Un couple marié sous le régime légal a fait construire sa résidence principale sur un terrain appartenant au père de l’époux. Après leur divorce, madame assigne son ex-beau-père en paiement d’une somme correspondant à sa quote-part sur la valeur de la maison. La cour d’appel considère qu’il est redevable envers madame d’une créance correspondant à la moitié du remboursement du coût des matériaux et du prix de la main-d’œuvre estimés à la date du remboursement. L’ex-beau-père défend que cette action en paiement suppose que le tiers qui a édifié sa construction sur le terrain d’autrui soit évincé par le propriétaire du terrain.

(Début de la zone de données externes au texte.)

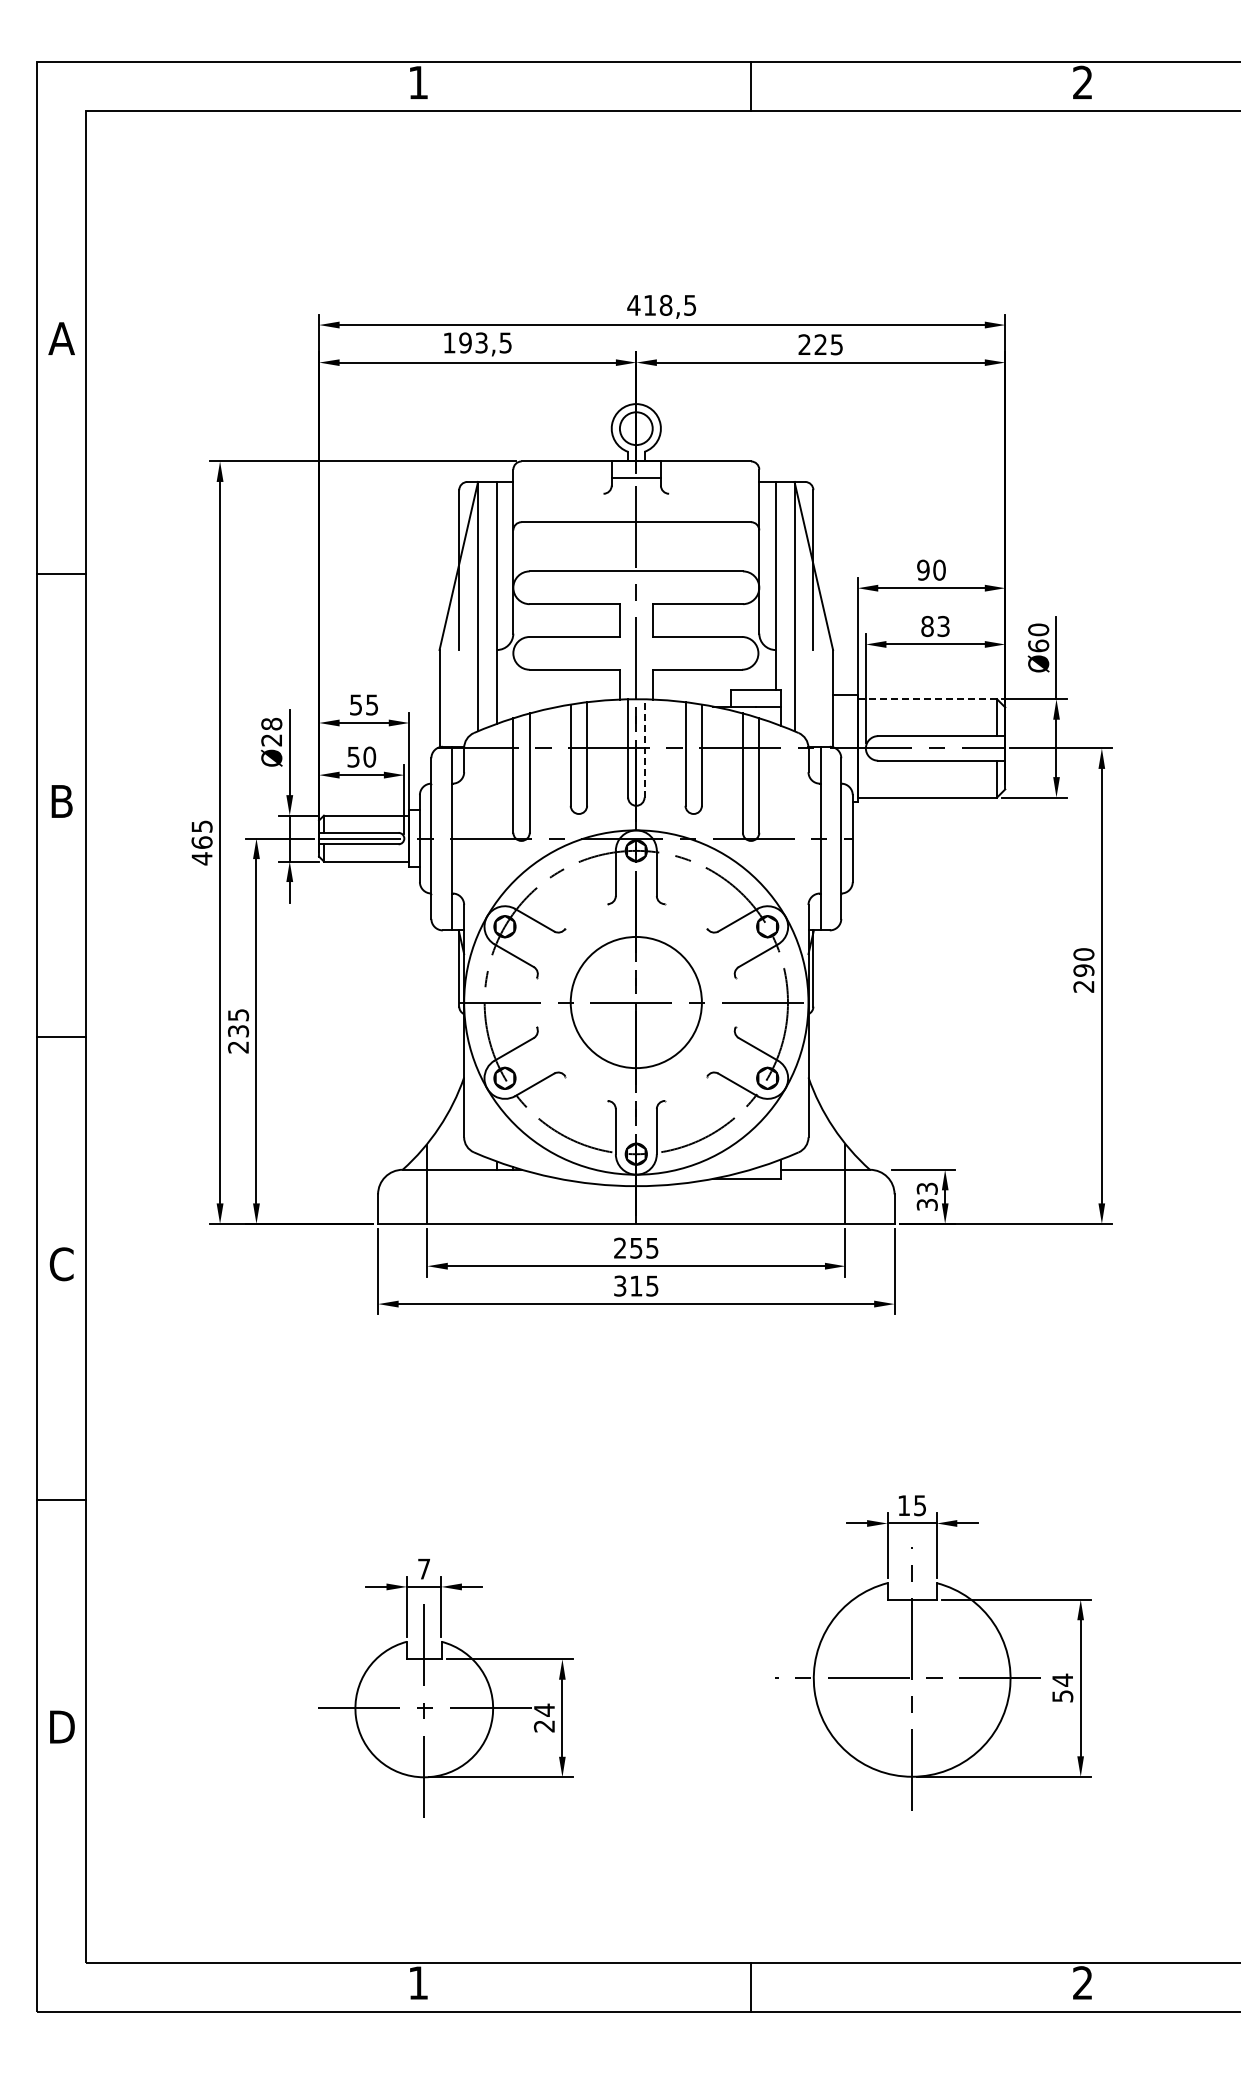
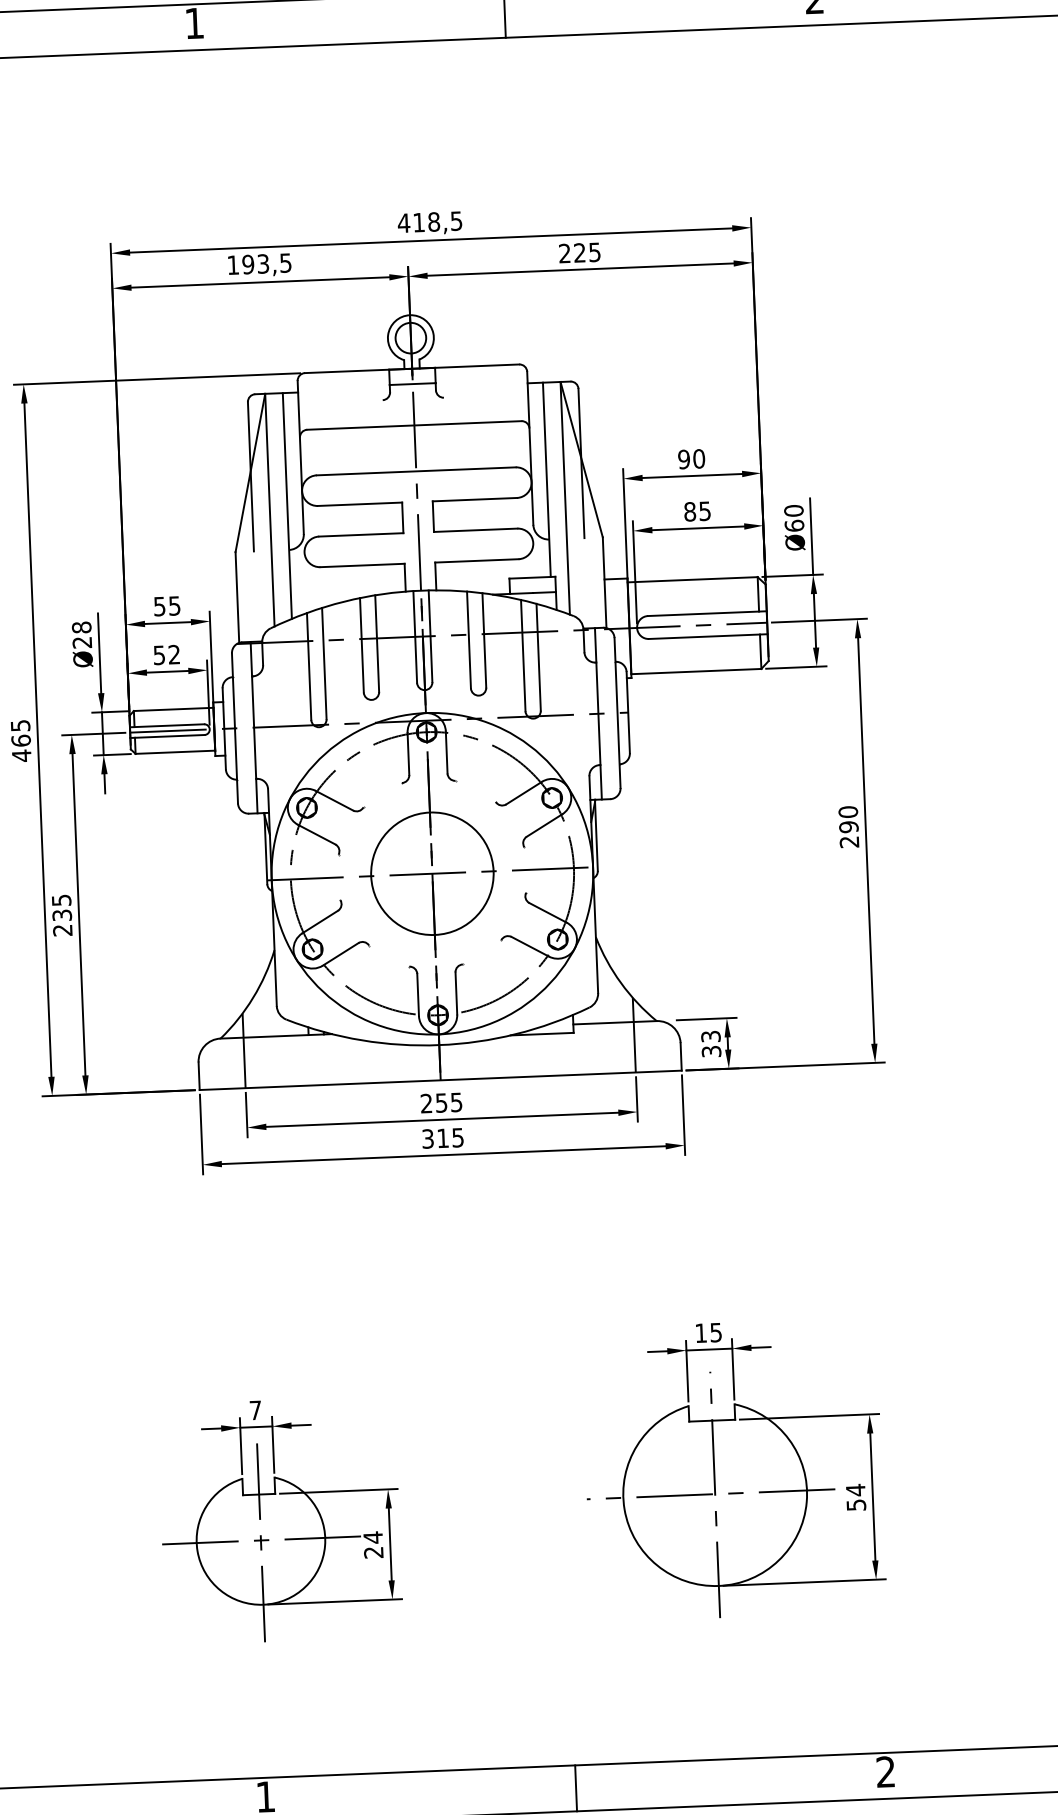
text: (943, 625) -> (704, 510), 83 -> 85
line: (927, 699) -> (692, 580), dashed -> solid
line: (644, 747) -> (430, 635), dashed -> solid
text: (369, 756) -> (174, 654), 50 -> 52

La Cour de cassation rejette le pourvoi. L’action en remboursement de celui qui a construit sur le terrain d’autrui avec des matériaux lui appartenant, contre le propriétaire du fonds, prévue au troisième alinéa de l’article 555 du Code civil, n’est pas subordonnée à son éviction.
A noter :
L’article 555 du Code civil régit le sort des constructions édifiées par un tiers sur le terrain d’autrui. La Cour de cassation a récemment précisé que cet article ne s’applique qu’aux nouvelles constructions (Cass. 3e civ. 9-9-2021 n° 20-15.713 FS-B : BPIM 5/21 inf. 326). Le propriétaire du terrain peut soit exiger la démolition des constructions aux frais du tiers constructeur, soit conserver la propriété des constructions moyennant indemnité (C. civ. art. 555, al. 1). Lorsque le tiers constructeur est de bonne foi, il ne peut pas être condamné à la démolition ; il a droit à une indemnité (C. civ. art. 555, al. 4). Dans ce cas, en raison de sa bonne foi, on parle de tiers évincé qui a construit en pensant être le propriétaire du terrain en vertu d’un titre dont il ignorait les vices (C. civ. art. 550). Cette qualification sert à empêcher la sanction par la démolition. Par exemple, il a déjà été jugé que le père qui a construit sur le terrain appartenant à sa fille, et avec son autorisation, n’était pas un constructeur de bonne foi, de sorte que la démolition pouvait être ordonnée (Cass. 3e civ. 15-4-2021 n° 20-13.649 FS-P : BPIM 3/21 inf. 183). En l’espèce, l’ex-beau-père propriétaire du terrain n’a pas demandé la démolition, mais il refusait d’indemniser madame, qui a participé aux coûts de construction. La Cour de cassation fait une application stricte de l’alinéa 3 de l’article 555 : si le propriétaire du fonds préfère conserver la propriété des constructions, il doit, à son choix, rembourser au tiers soit une somme égale à celle dont le fonds a augmenté de valeur, soit le coût des matériaux et le prix de la main-d'œuvre estimés à la date du remboursement, compte tenu de l'état dans lequel se trouvent les constructions. Elle précise que l’éviction du tiers constructeur n’est pas une condition de son droit à indemnisation. Dans le même sens, la mauvaise foi du tiers constructeur ne le prive pas de son droit à indemnisation (Cass. 3e civ. 29-4-2009 no 08-11.431 P : Bull. civ. III n° 97).